▶ **Exercise**
All of the records below must be output exactly, with no pictures carried over.

▶ **Available data**
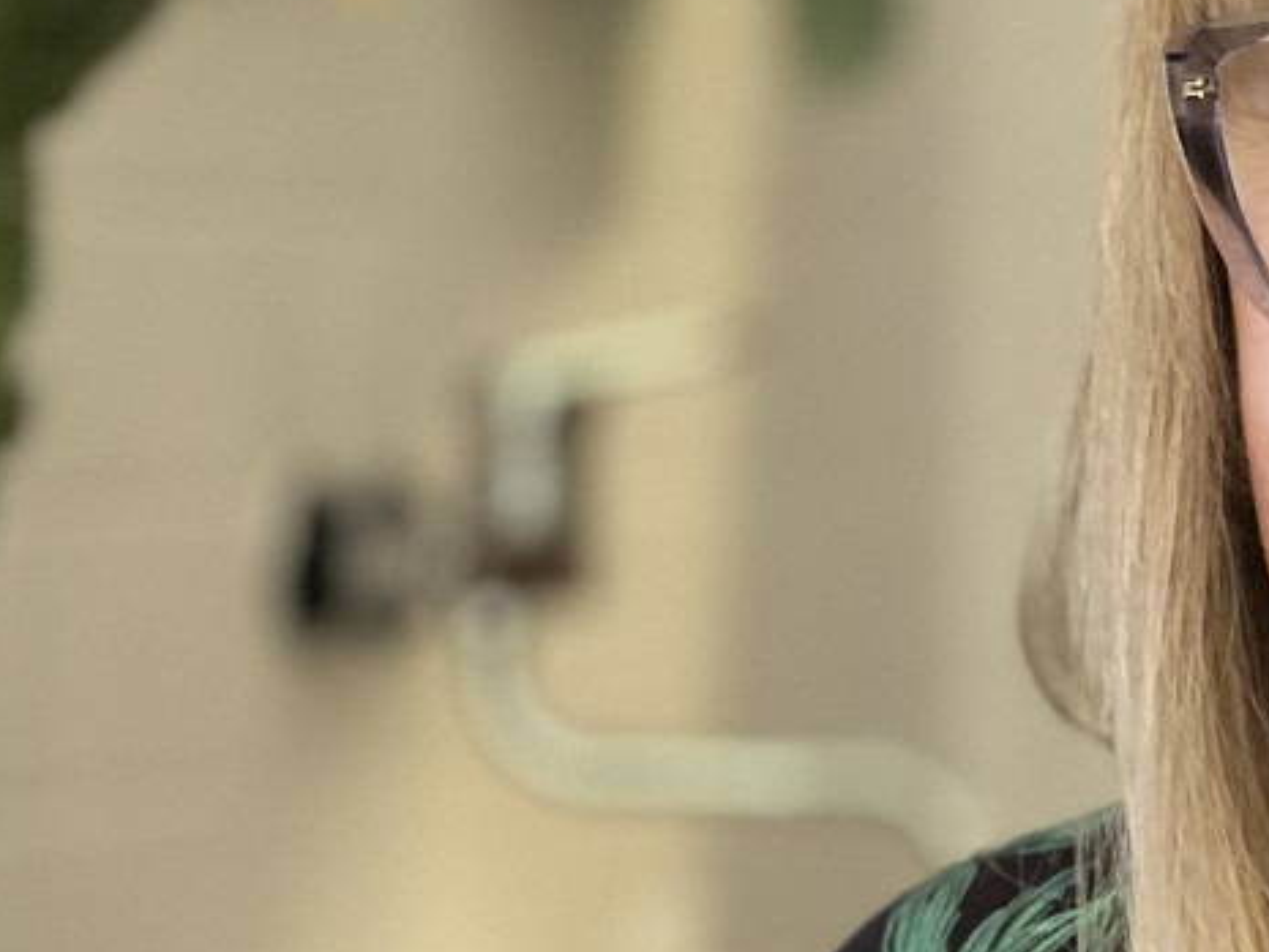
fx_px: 12137
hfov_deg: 6.0
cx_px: 619
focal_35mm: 331
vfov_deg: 4.5
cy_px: 1195
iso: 250
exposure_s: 1/33
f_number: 2.8
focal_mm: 9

▶ **Reply to the exercise**
fx_px: 12137
hfov_deg: 6.0
cx_px: 619
focal_35mm: 331
vfov_deg: 4.5
cy_px: 1195
iso: 250
exposure_s: 1/33
f_number: 2.8
focal_mm: 9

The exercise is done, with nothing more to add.